E contudo… move-se

Por César Machado.

Quando a morte nos entra em casa pela porta da frente, no nosso reduto mais íntimo, no interior de nós, “escutamos” as palavras que até aí apenas “ouvíamos” em anteriores Missas de Sufrágio: “A morte é a herança comum de todos os homens”. É nesse “momento único” que esbarramos em tais palavras e damos por nós a “ver” e não apenas a “olhar”, como defende Siza Vieira ser obrigação do arquitecto.

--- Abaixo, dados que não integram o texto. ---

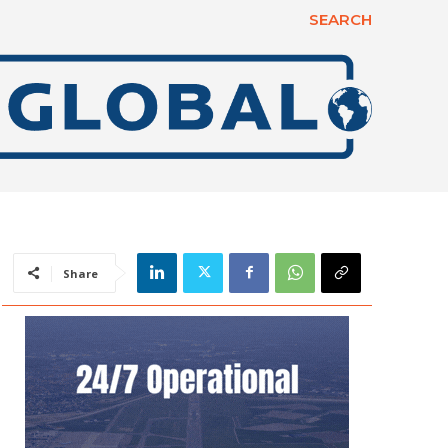
SEARCH
Share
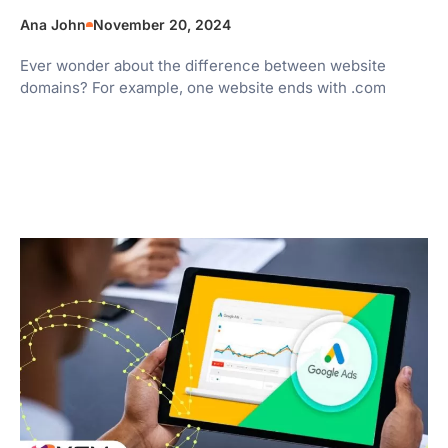
Ana John
November 20, 2024
Ever wonder about the difference between website
domains? For example, one website ends with .com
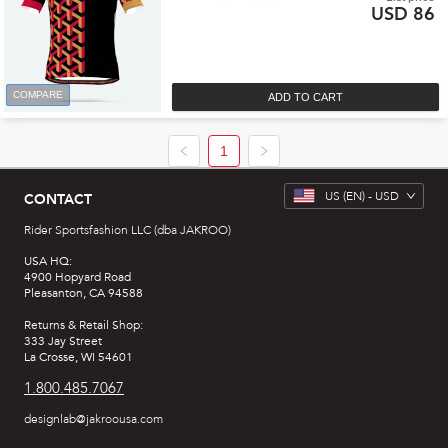
USD 86
COMPARE
ADD TO CART
1
US
(EN) -
USD
CONTACT
Rider Sportsfashion LLC (dba JAKROO)
USA HQ:
4900 Hopyard Road
Pleasanton, CA 94588
Returns & Retail Shop:
333 Jay Street
La Crosse, WI 54601
1.800.485.7067
designlab@jakroousa.com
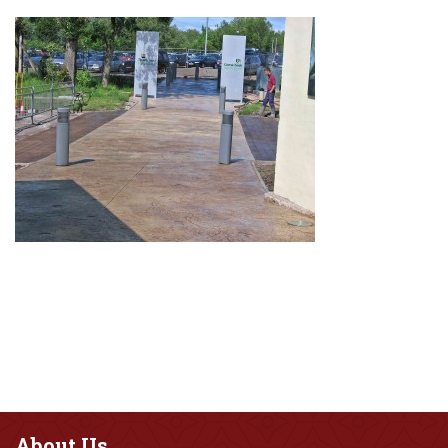
About
Us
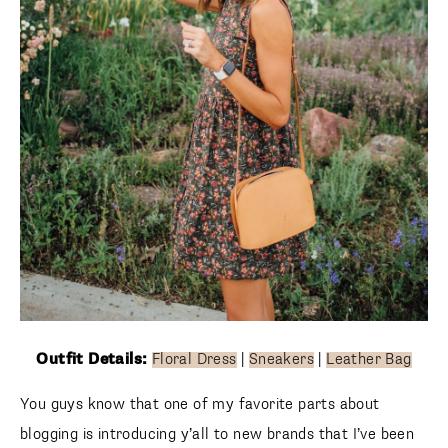
Outfit Details:
Floral Dress
|
Sneakers
|
Leather Bag
You guys know that one of my favorite parts about
blogging is introducing y’all to new brands that I’ve been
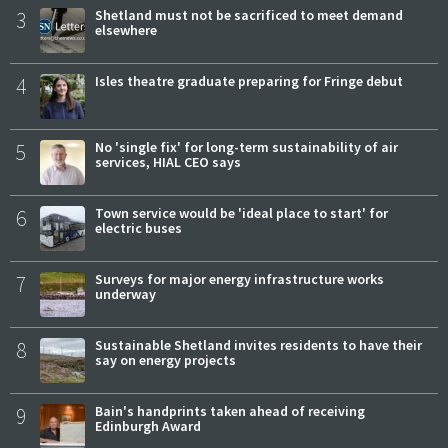
3
Shetland must not be sacrificed to meet demand
elsewhere
4
Isles theatre graduate preparing for Fringe debut
5
No 'single fix' for long-term sustainability of air
services, HIAL CEO says
6
Town service would be 'ideal place to start' for
electric buses
7
Surveys for major energy infrastructure works
underway
8
Sustainable Shetland invites residents to have their
say on energy projects
9
Bain's handprints taken ahead of receiving
Edinburgh Award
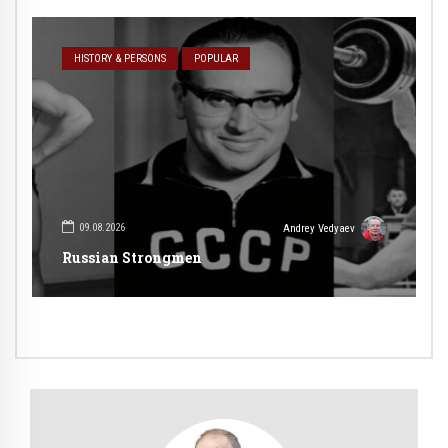
HISTORY & PERSONS
POPULAR
09.08.2026
Andrey Vedyaev
Russian Strongmen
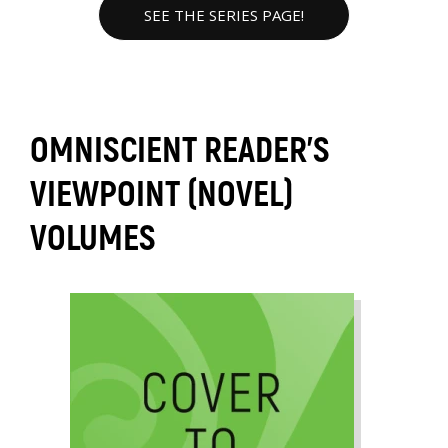
SEE THE SERIES PAGE!
OMNISCIENT READER'S
VIEWPOINT (NOVEL)
VOLUMES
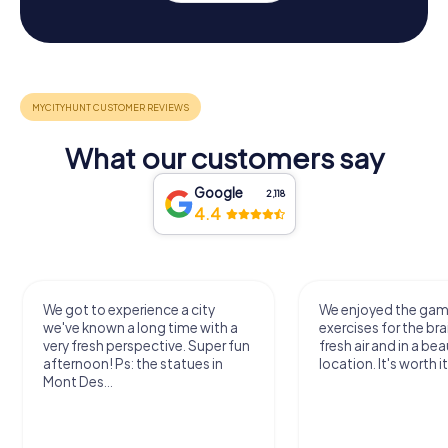
What our customers say
Google
2,118
4.4
We got to experience a city
We enjoyed the ga
we've known a long time with a
exercises for the bra
very fresh perspective. Super fun
fresh air and in a bea
afternoon! Ps: the statues in
location. It's worth it
Mont Des...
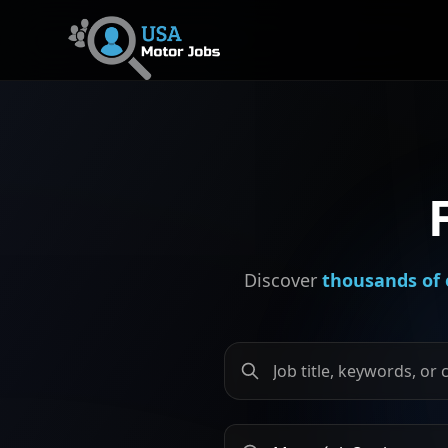
Discover
thousands of 
Search by job title, keywords
Search by city or province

A assunção daquela herança comum é uma parte de uma dura etapa das nossas vidas que, invariavelmente, vem ter connosco. E para a vida ficam sentimentos, experimentações, vivências, a real dimensão do pouco que ocupamos. E isto não fica apenas “lembrado” — que não é coisa do intelecto —, mas “recordado”, de re cuore, de guardar no coração, onde estes momentos nos ficam. É o que nos sucede quando nos morrem os nossos, é o que acontece quando vivemos as suas mortes. E quando nos morrem, e uma parte de nós com eles, é com dignidade que asseguramos a sua partida e é condignamente que com eles estamos. Cada um tem “o direito a morrer a sua própria morte”, escreveu Miguel Torga. Cada um tem, igualmente, o direito a “viver a sua própria morte”, dir-se-á. E os seus com ele. Todos temos o direito a viver a morte dos nossos, que é um pouco de nós a morrer também. Nisto residirá um dos maiores mistérios desse mistério maior que é a vida.

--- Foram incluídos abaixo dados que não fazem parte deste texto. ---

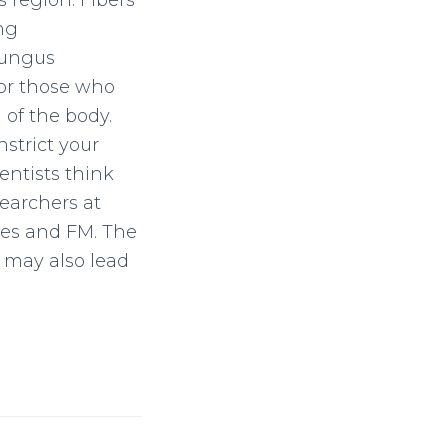
 region. Fibers
ng
 fungus
For those who
 of the body.
nstrict your
entists think
earchers at
ges and FM. The
t may also lead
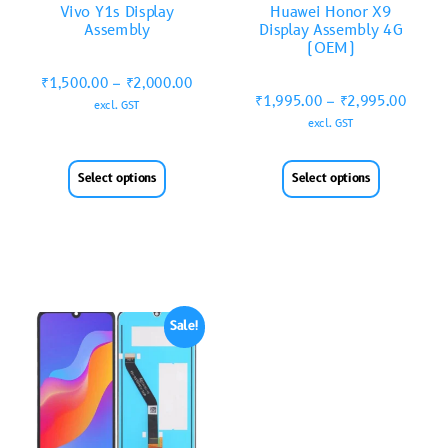
Vivo Y1s Display
Huawei Honor X9
Assembly
Display Assembly 4G
(OEM)
₹
1,500.00
–
₹
2,000.00
₹
1,995.00
–
₹
2,995.00
excl. GST
excl. GST
Select options
Select options
Sale!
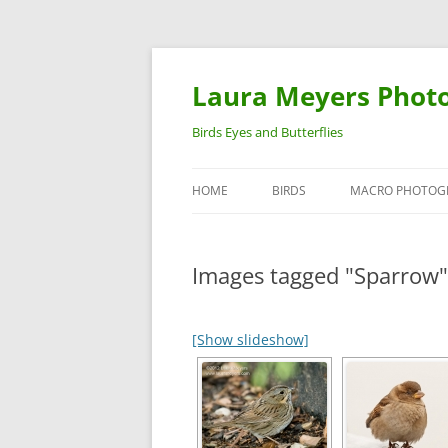
Laura Meyers Phot
Birds Eyes and Butterflies
HOME
BIRDS
MACRO PHOTOG
WARBLERS
INSECTS
Images tagged "Sparrow"
DUCKS
BIRDS IN FLIGHT
[Show slideshow]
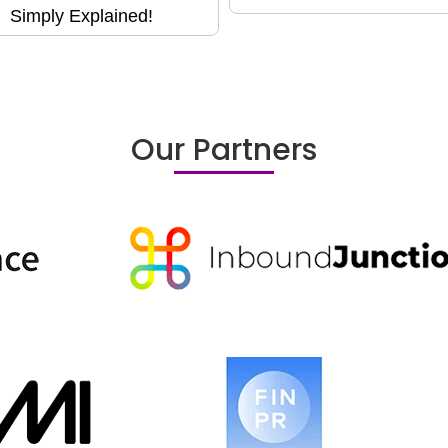
Simply Explained!
Our Partners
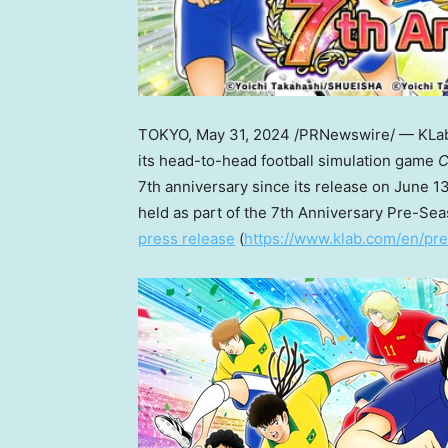
TOKYO
,
May 31, 2024
/PRNewswire/ — KLab I
its head-to-head football simulation game
C
7th anniversary since its release on
June 13
held as part of the 7th Anniversary Pre-S
press release
(
https://www.klab.com/en/pre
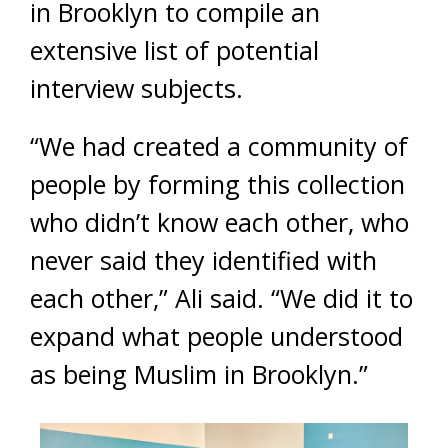
in Brooklyn to compile an
extensive list of potential
interview subjects.
“We had created a community of
people by forming this collection
who didn’t know each other, who
never said they identified with
each other,” Ali said. “We did it to
expand what people understood
as being Muslim in Brooklyn.”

Ora, um dos lados mais penosos destes dias de chumbo, reside na dignidade roubada ao acto de morrer. As imagens de Itália e de Espanha, com filas de camiões militares atravessando a solidão nocturna de cidades vazias, carregados de urnas, filas de urnas, sem que um só familiar esteja por perto, nem mesmo na manhã seguinte para a despedida possível, mostram-nos que nem se cumpre o direito de cada um a morrer a sua própria morte, nem o direito dos familiares a viver a morte dos seus. A morte surge anónima, sem rosto, despersonalizada, sem que, quem fica, possa ficar com a última imagem do rosto de quem parte, porque parte em disciplinados grupos de urnas todas iguais, todas fechadas, sem uma referência, sem uma simples flor que ninguém pôde colocar. Todos morrem sós. O que irá na alma dos Italianos e Espanhóis quando pensam “Os nossos morrem-nos sem nós. Nós estamos sem eles na sua partida”? E na China, e…? Tempos de chumbo, estes.

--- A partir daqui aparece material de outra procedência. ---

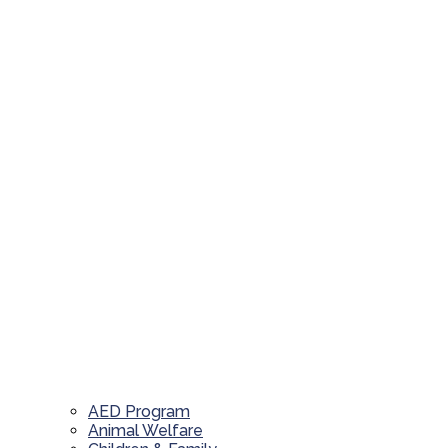
AED Program
Animal Welfare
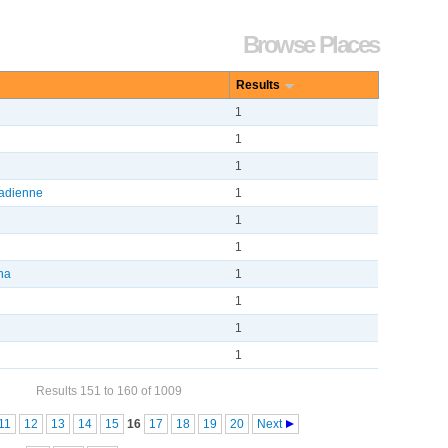
Browse Places
Results
1
1
1
adienne
1
1
1
ena
1
1
1
1
Results 151 to 160 of 1009
11
12
13
14
15
16
17
18
19
20
Next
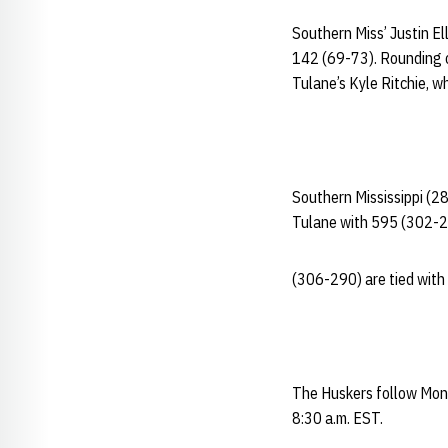
Southern Miss’ Justin El
142 (69-73). Rounding o
Tulane’s Kyle Ritchie, wh
Southern Mississippi (2
Tulane with 595 (302-
(306-290) are tied with 
The Huskers follow Mond
8:30 a.m. EST.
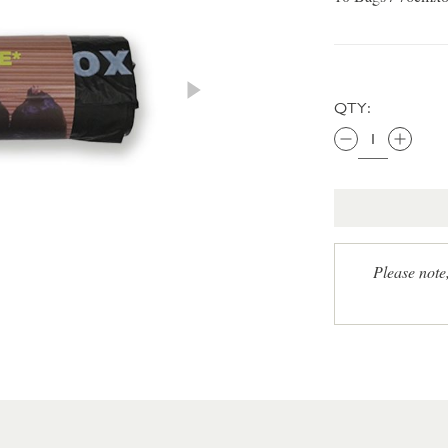
QTY:
Please note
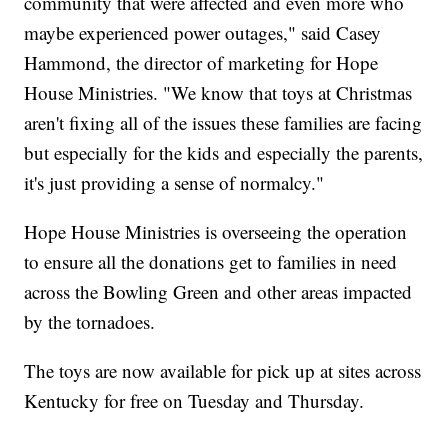
community that were affected and even more who
maybe experienced power outages," said Casey
Hammond, the director of marketing for Hope
House Ministries. "We know that toys at Christmas
aren't fixing all of the issues these families are facing
but especially for the kids and especially the parents,
it's just providing a sense of normalcy."
Hope House Ministries is overseeing the operation
to ensure all the donations get to families in need
across the Bowling Green and other areas impacted
by the tornadoes.
The toys are now available for pick up at sites across
Kentucky for free on Tuesday and Thursday.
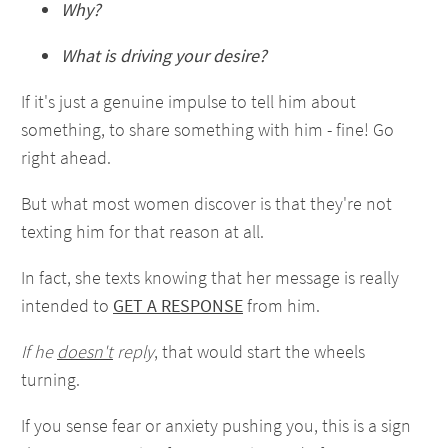
Why?
What is driving your desire?
If it's just a genuine impulse to tell him about
something, to share something with him - fine! Go
right ahead.
But what most women discover is that they're not
texting him for that reason at all.
In fact, she texts knowing that her message is really
intended to
GET A RESPONSE
from him.
If he
doesn't
reply
, that would start the wheels
turning.
If you sense fear or anxiety pushing you, this is a sign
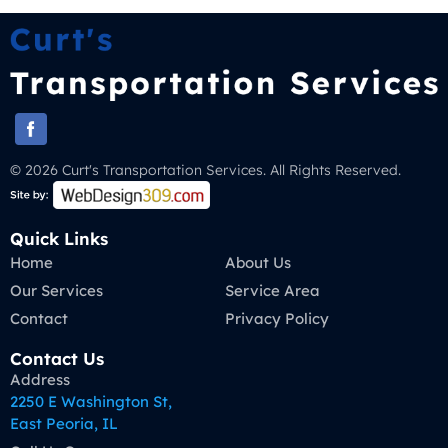
© 2026 Curt's Transportation Services. All Rights Reserved.
Quick Links
Home
About Us
Our Services
Service Area
Contact
Privacy Policy
Contact Us
Address
2250 E Washington St,
East Peoria, IL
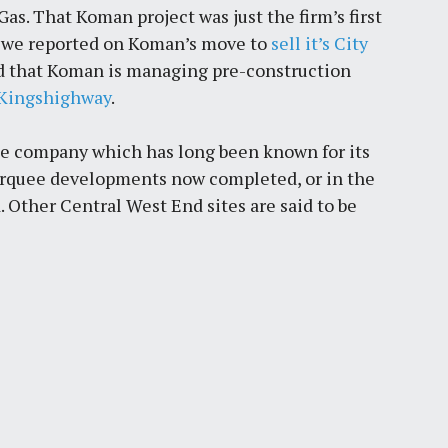
as. That Koman project was just the firm’s first
14 we reported on Koman’s move to
sell it’s City
ted that Koman is managing pre-construction
d Kingshighway
.
the company which has long been known for its
arquee developments now completed, or in the
. Other Central West End sites are said to be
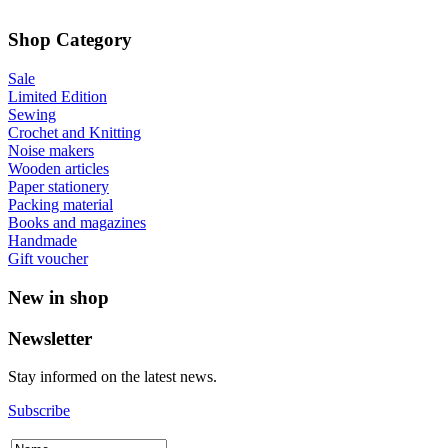
Shop Category
Sale
Limited Edition
Sewing
Crochet and Knitting
Noise makers
Wooden articles
Paper stationery
Packing material
Books and magazines
Handmade
Gift voucher
New in shop
Newsletter
Stay informed on the latest news.
Subscribe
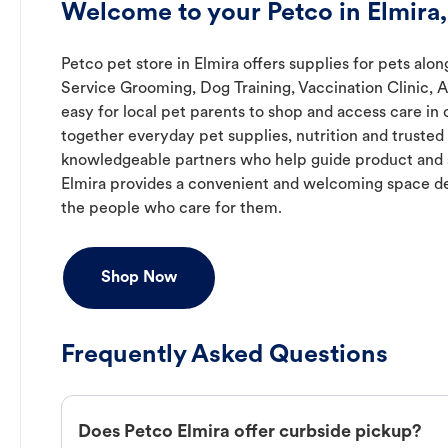
Welcome to your Petco in Elmira
Petco pet store in Elmira offers supplies for pets alon
Service Grooming, Dog Training, Vaccination Clinic, 
easy for local pet parents to shop and access care in 
together everyday pet supplies, nutrition and truste
knowledgeable partners who help guide product and s
Elmira provides a convenient and welcoming space de
the people who care for them.
Shop Now
Frequently Asked Questions
Does Petco Elmira offer curbside pickup?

E, contudo… e, contudo, algo se move. Nunca, como hoje se assistiu a uma tão grande aproximação social, apesar do imperioso distanciamento físico. (Esta ideia do “distanciamento social” só pode dever-se a infeliz erro semântico). Nunca, como hoje, percebemos que a sorte de cada um de nós depende tanto de cada um dos outros. E os outros são todos os outros. Neste sentido pode dizer-se que nunca tantos dependeram de tantos para garantir a vida de cada um. E isto, independentemente das condições ou “poder” de cada um. Este cordão humano gigantesco, ainda que de uma varanda para outra, de um país para o outro, é também um momento novo nas nossas vidas. A ideia de que todo o próximo é nosso irmão nunca terá feito tanto sentido. E esse momento é de esperança. A esperança de sairmos disto com a consciência de que todos precisamos de todos, que ninguém, por mais poder que tenha, tem poder suficiente para não depender do mais humilde entre o seu próximo. Nós vamos sair disto. Assim saibamos recordar, para sempre, que valemos o que vale o outro. E que guardemos no coração todas as pessoas dos serviços de saúde, a quem nunca conseguiremos dizer com a dimensão devida- OBRIGADO.